DATA IN THIS EXERCISE Block Start
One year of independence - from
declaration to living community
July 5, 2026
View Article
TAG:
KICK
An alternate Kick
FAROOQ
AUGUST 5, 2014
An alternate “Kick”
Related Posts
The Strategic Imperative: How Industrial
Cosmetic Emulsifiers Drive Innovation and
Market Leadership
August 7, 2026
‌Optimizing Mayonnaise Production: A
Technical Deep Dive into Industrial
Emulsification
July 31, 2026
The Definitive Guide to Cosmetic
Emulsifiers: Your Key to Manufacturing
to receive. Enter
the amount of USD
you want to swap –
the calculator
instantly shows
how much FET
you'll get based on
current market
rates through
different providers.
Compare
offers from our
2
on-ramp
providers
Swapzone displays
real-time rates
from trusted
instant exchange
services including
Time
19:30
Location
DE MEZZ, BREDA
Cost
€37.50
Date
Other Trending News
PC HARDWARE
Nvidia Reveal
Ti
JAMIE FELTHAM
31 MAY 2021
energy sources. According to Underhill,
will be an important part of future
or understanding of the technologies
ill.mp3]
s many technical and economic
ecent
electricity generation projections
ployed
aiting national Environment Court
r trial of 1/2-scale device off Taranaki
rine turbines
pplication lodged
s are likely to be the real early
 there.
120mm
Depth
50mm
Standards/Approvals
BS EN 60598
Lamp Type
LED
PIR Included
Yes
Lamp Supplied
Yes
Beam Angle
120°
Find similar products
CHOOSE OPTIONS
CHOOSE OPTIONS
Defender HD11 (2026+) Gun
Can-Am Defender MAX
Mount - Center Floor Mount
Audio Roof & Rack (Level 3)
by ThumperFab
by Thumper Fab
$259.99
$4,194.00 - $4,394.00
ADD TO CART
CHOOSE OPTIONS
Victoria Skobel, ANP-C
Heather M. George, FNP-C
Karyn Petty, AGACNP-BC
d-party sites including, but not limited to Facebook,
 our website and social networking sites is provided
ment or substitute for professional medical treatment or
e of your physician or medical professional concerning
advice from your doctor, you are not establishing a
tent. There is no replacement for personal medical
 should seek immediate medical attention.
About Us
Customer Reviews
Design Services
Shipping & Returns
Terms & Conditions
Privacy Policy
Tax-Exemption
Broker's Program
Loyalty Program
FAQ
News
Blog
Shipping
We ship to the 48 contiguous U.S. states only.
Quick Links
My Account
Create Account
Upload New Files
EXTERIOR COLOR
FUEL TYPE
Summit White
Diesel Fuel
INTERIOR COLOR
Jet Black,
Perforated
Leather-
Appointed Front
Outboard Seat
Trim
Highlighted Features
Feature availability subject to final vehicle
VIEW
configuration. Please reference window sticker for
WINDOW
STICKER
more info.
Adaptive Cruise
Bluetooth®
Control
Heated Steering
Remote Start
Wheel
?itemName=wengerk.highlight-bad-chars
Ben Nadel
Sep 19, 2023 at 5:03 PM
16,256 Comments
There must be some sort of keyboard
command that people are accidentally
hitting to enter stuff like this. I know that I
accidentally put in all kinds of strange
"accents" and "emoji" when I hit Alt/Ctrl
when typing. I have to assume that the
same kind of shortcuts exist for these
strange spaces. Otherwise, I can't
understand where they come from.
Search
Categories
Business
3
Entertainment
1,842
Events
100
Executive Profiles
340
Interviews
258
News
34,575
DATA IN THIS EXERCISE Block End
#### [TASK TO CARRY OUT]
Your task is to restate, word for word, the line with "Highlighted Features" and all lines after it, ending with the last line of the data.

#### [OUTPUT BELOW]
Highlighted Features
Feature availability subject to final vehicle
VIEW
configuration. Please reference window sticker for
WINDOW
STICKER
more info.
Adaptive Cruise
Bluetooth®
Control
Heated Steering
Remote Start
Wheel
?itemName=wengerk.highlight-bad-chars
Ben Nadel
Sep 19, 2023 at 5:03 PM
16,256 Comments
There must be some sort of keyboard
command that people are accidentally
hitting to enter stuff like this. I know that I
accidentally put in all kinds of strange
"accents" and "emoji" when I hit Alt/Ctrl
when typing. I have to assume that the
same kind of shortcuts exist for these
strange spaces. Otherwise, I can't
understand where they come from.
Search
Categories
Business
3
Entertainment
1,842
Events
100
Executive Profiles
340
Interviews
258
News
34,575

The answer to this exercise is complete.